Quote Originally Posted by Bob's World View Post
Instead of focusing on keeping any particular government in power regardless of their relationship with their own populace so long as they support our Government; Instead of chasing “threats” on an ever expanding list of “Violent Extremist Organizations” with the goal of "defeat the threat, defeat the problem"; Instead of either of these approaches I simply suggest that the true COG, the source of all strength and power, for any government and any Insurgency is the populace from which it arises.

To date, even where the populace is recognized as important, the position is usually one of “how can we get this populace to support its government and how can we separate them from the insurgent”? This is usually coupled with an engagement program aimed at building host nation capacity to defeat the insurgent and facilitating that effort with U.S. enablers; while at the same time essentially trying to bribe the populace with all types of aid based upon what WE think they need.
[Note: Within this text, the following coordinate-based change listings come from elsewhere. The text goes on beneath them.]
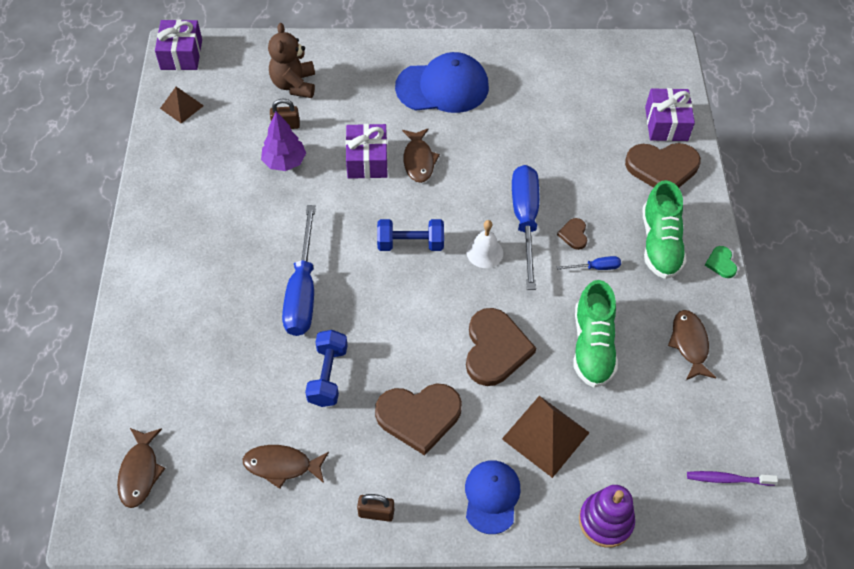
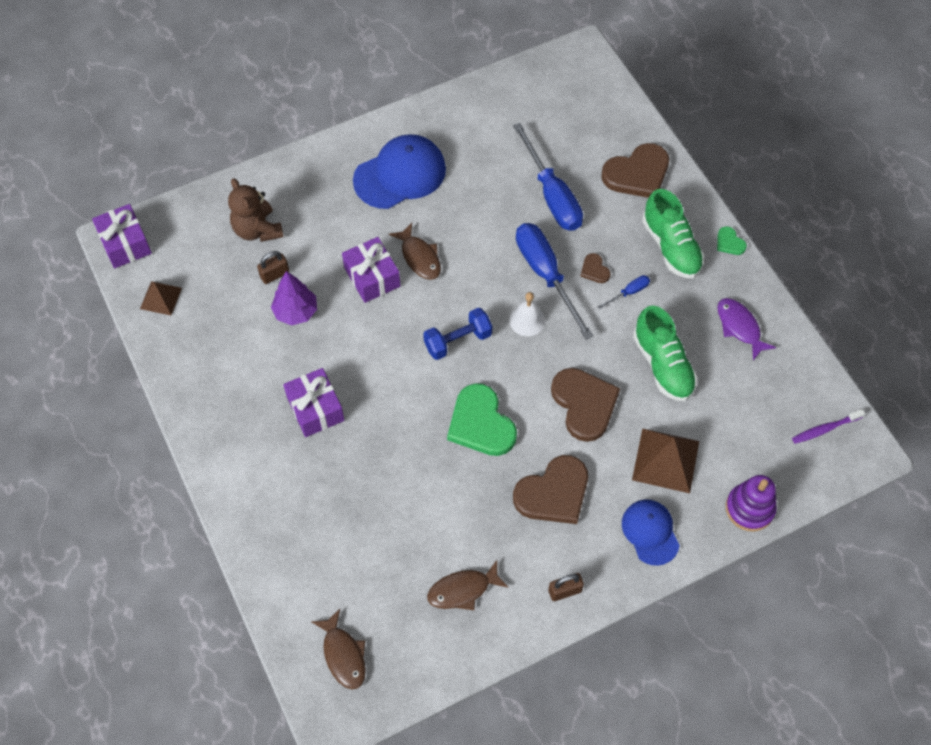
camera: 25 degrees left, 5 degrees up
(302, 291) = (387, 427): blue screwdriver -> blue screwdriver (552, 195)
(328, 375) = (455, 494): blue dumbbell -> none
(388, 324) = (481, 423): none -> green heart
(666, 124) = (619, 129): purple gift -> purple gift (315, 409)
(689, 344) = (739, 327): brown fish -> purple fish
What I am suggesting is to simply begin with the populace in mind, and to always keep them in mind as the focus of your engagement throughout. If there is an insurgency (not to be confused with a handful of violent nut jobs like Tim McVeigh), then by definition there is a movement with some degree of active and (primarily) tacit popular support. You must understand why that is before you can aid a government in addressing the problem.
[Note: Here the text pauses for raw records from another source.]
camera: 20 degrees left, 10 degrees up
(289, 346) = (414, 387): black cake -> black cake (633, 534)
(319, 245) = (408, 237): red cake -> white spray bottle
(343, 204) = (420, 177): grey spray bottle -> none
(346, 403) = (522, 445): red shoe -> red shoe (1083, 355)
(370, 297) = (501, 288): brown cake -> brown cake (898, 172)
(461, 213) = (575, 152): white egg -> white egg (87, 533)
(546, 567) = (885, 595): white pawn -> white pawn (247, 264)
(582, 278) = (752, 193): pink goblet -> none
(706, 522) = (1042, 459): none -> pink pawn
Rare is the government that is going to admit its failures and shortcomings. Insurgent acts are criminal acts, so the government is technically and legally correct to blame the insurgent and to prosecute him for his actions. That will not, however solve the problem. He exists for a reason. Determine that reason, and design a program of engagement to address it. The focus of this engagement must not be on dumping aid on the populace (which often makes the problem worse by highlighting the failure of their own government to provide such services), but to instead focus on fixing the failures, with any engagement with the populace being executed with and through the populaces own government.
An alternative view of governments is that they largely exist as another form of welfare. They tend not to do much that has real value-add to the society they allegedly rule. With perhaps the exception of defense and law enforcement, societies would tend to be well shut of them. One might view a government as legitimate only insofar as the rest of the folks in the country do not find the tax (AKA diversion of some part of the fruits of one's labors away from one's own use) required to keep this otherwise useless collection of leeches as too onerous. Instead of executing policies through the government, a better approach may be to convince the government to be less intrusive in the lives of those who allow it to live off the fat of the land.
(yes, it is the job of government to support the populace).
As noted above, this last is just backwards in large measure--the function of most of the pieces of government is to provide some work to what would otherwise be a portion of the populace that is without much value (except perhaps as entertainment--maybe that explains the surge in actors/actresses/pro athletes getting elected lately). The general populace provides support to them by paying them and allowing them to think their "work" has real value. Government, on the view esposed in this response, is actually a form of welfare, as noted previously. The populace supports government, not vice-versa.
So again, I am not saying that we need to stop doing anything, we just need to change our priorities, change our focus, change our leads, and do a better job of seeking first to understand WHY things are the way they are before going in and apply a “Made in America”, one size fits all, solution.
Changing focus makes a great deal of sense. Success entails a need to get the governments elsewhere to recognize that they only are allowed to continue as long as the demands they put on the producers of value in their country are not viewed as excessive. Once the general populace starts to feel that the diversion of their productive work to support the "village idiots" who "govern" them gets too high, change is inevitable. If the government resists too much, then that change will probably become violent. Replacement movements (AKA rebels, insurgents, guerrillas, etc.) gain purchase because they suggest that they will be less of a drain on the people's earnings than the incumbent government is. (Alternatively, they claim that they will provide some value to offset the economic drain they put on the people.)

However, since those who govern anywhere tend to be deluded into thinking that they are producers of something of real worth, the likelihood that the light will dawn on them is quite small, IMHO. This, BTW, is also the explanation for why one rarely finds a government that admits its "failures and shortcomings." To do so would be to deny the government's "value-add" and acknowledge its true status as "value-less."